● **DESCRIPTION OF THE TASK**
Please state how many lines below include the word "míse"; the reply should be the number only.

● **EXTRACTED INFORMATION**

####################

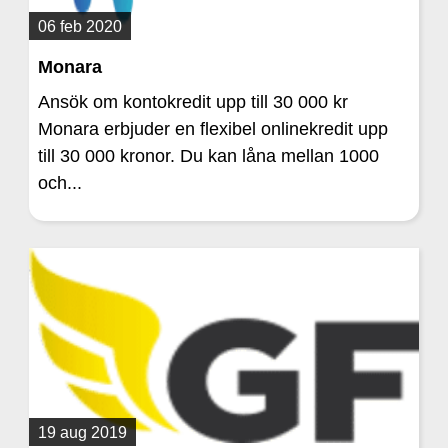
06 feb 2020
Monara
Ansök om kontokredit upp till 30 000 kr
Monara erbjuder en flexibel onlinekredit upp
till 30 000 kronor. Du kan låna mellan 1000
och...
19 aug 2019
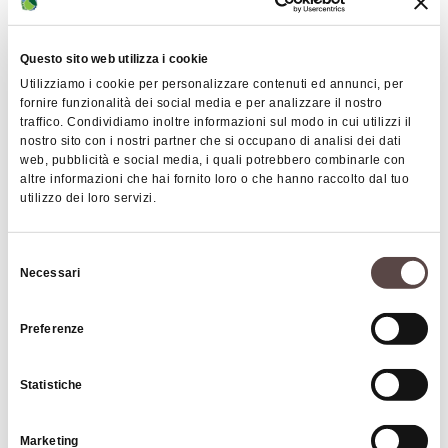
Mercati in Valsamoggia
28 Gennaio 2025
- 31 Dicembre 2053
Questo sito web utilizza i cookie
VALSAMOGGIA
Utilizziamo i cookie per personalizzare contenuti ed annunci, per
fornire funzionalità dei social media e per analizzare il nostro
traffico. Condividiamo inoltre informazioni sul modo in cui utilizzi il
nostro sito con i nostri partner che si occupano di analisi dei dati
MERCATI
web, pubblicità e social media, i quali potrebbero combinarle con
altre informazioni che hai fornito loro o che hanno raccolto dal tuo
utilizzo dei loro servizi.
Selezione
Necessari
del
consenso
Preferenze
Mercati di San Lazzaro di Savena
Statistiche
SAN LAZZARO DI SAVENA
Marketing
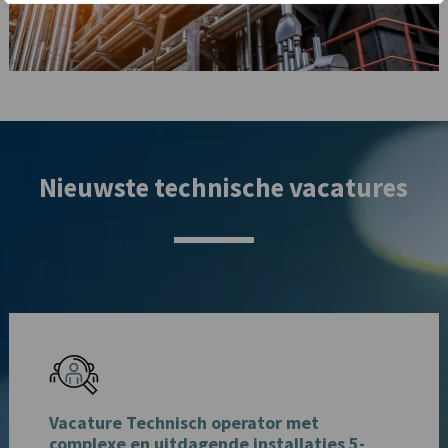
Nieuwste technische vacatures
Vacature Technisch operator met
complexe en uitdagende installaties 5-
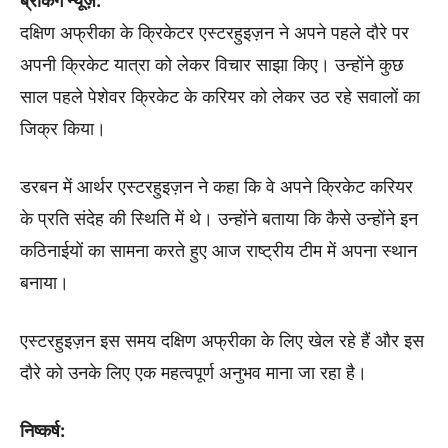
ब्रेकिंग न्यूज़:
दक्षिण अफ्रीका के क्रिकेटर एस्टरहुइज़न ने अपने पहले दौरे पर
अपनी क्रिकेट यात्रा को लेकर विचार साझा किए। उन्होंने कुछ
साल पहले पेशेवर क्रिकेट के करियर को लेकर उठ रहे सवालों का
जिक्र किया।
डरबन में आर्थर एस्टरहुइज़न ने कहा कि वे अपने क्रिकेट करियर
के प्रति संदेह की स्थिति में थे। उन्होंने बताया कि कैसे उन्होंने इन
कठिनाईयों का सामना करते हुए आज राष्ट्रीय टीम में अपना स्थान
बनाया।
एस्टरहुइज़न इस समय दक्षिण अफ्रीका के लिए खेल रहे हैं और इस
दौरे को उनके लिए एक महत्वपूर्ण अनुभव माना जा रहा है।
निष्कर्ष:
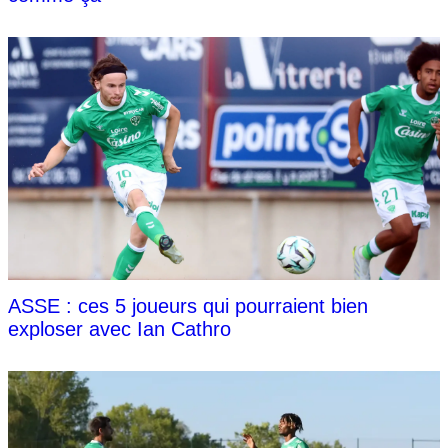
ASSE : ces 5 joueurs qui pourraient bien
exploser avec Ian Cathro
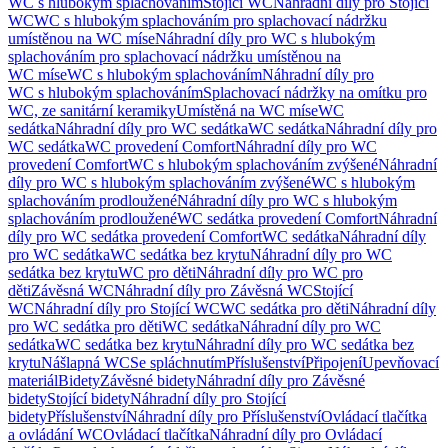
WC s hlubokým splachováním
Stojící WC
Náhradní díly pro Stojící
WC
WC s hlubokým splachováním pro splachovací nádržku
umístěnou na WC míse
Náhradní díly pro WC s hlubokým
splachováním pro splachovací nádržku umístěnou na
WC míse
WC s hlubokým splachováním
Náhradní díly pro
WC s hlubokým splachováním
Splachovací nádržky na omítku pro
WC, ze sanitární keramiky
Umístěná na WC míse
WC
sedátka
Náhradní díly pro WC sedátka
WC sedátka
Náhradní díly pro
WC sedátka
WC provedení Comfort
Náhradní díly pro WC
provedení Comfort
WC s hlubokým splachováním zvýšené
Náhradní
díly pro WC s hlubokým splachováním zvýšené
WC s hlubokým
splachováním prodloužené
Náhradní díly pro WC s hlubokým
splachováním prodloužené
WC sedátka provedení Comfort
Náhradní
díly pro WC sedátka provedení Comfort
WC sedátka
Náhradní díly
pro WC sedátka
WC sedátka bez krytu
Náhradní díly pro WC
sedátka bez krytu
WC pro děti
Náhradní díly pro WC pro
děti
Závěsná WC
Náhradní díly pro Závěsná WC
Stojící
WC
Náhradní díly pro Stojící WC
WC sedátka pro děti
Náhradní díly
pro WC sedátka pro děti
WC sedátka
Náhradní díly pro WC
sedátka
WC sedátka bez krytu
Náhradní díly pro WC sedátka bez
krytu
Nášlapná WC
Se spláchnutím
Příslušenství
Připojení
Upevňovací
materiál
Bidety
Závěsné bidety
Náhradní díly pro Závěsné
bidety
Stojící bidety
Náhradní díly pro Stojící
bidety
Příslušenství
Náhradní díly pro Příslušenství
Ovládací tlačítka
a ovládání WC
Ovládací tlačítka
Náhradní díly pro Ovládací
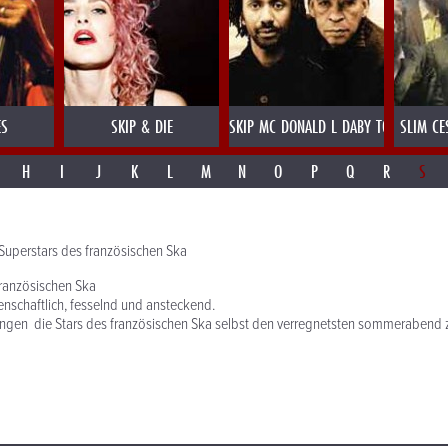
ES
SKIP & DIE
SKIP MC DONALD L DABY TOURE
SLIM CE
H
I
J
K
L
M
N
O
P
Q
R
S
Superstars des französischen Ska
französischen Ska
nschaftlich, fesselnd und ansteckend.
ringen die Stars des französischen Ska selbst den verregnetsten sommerabend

####################

● **ANSWER FOR THE TASK**
3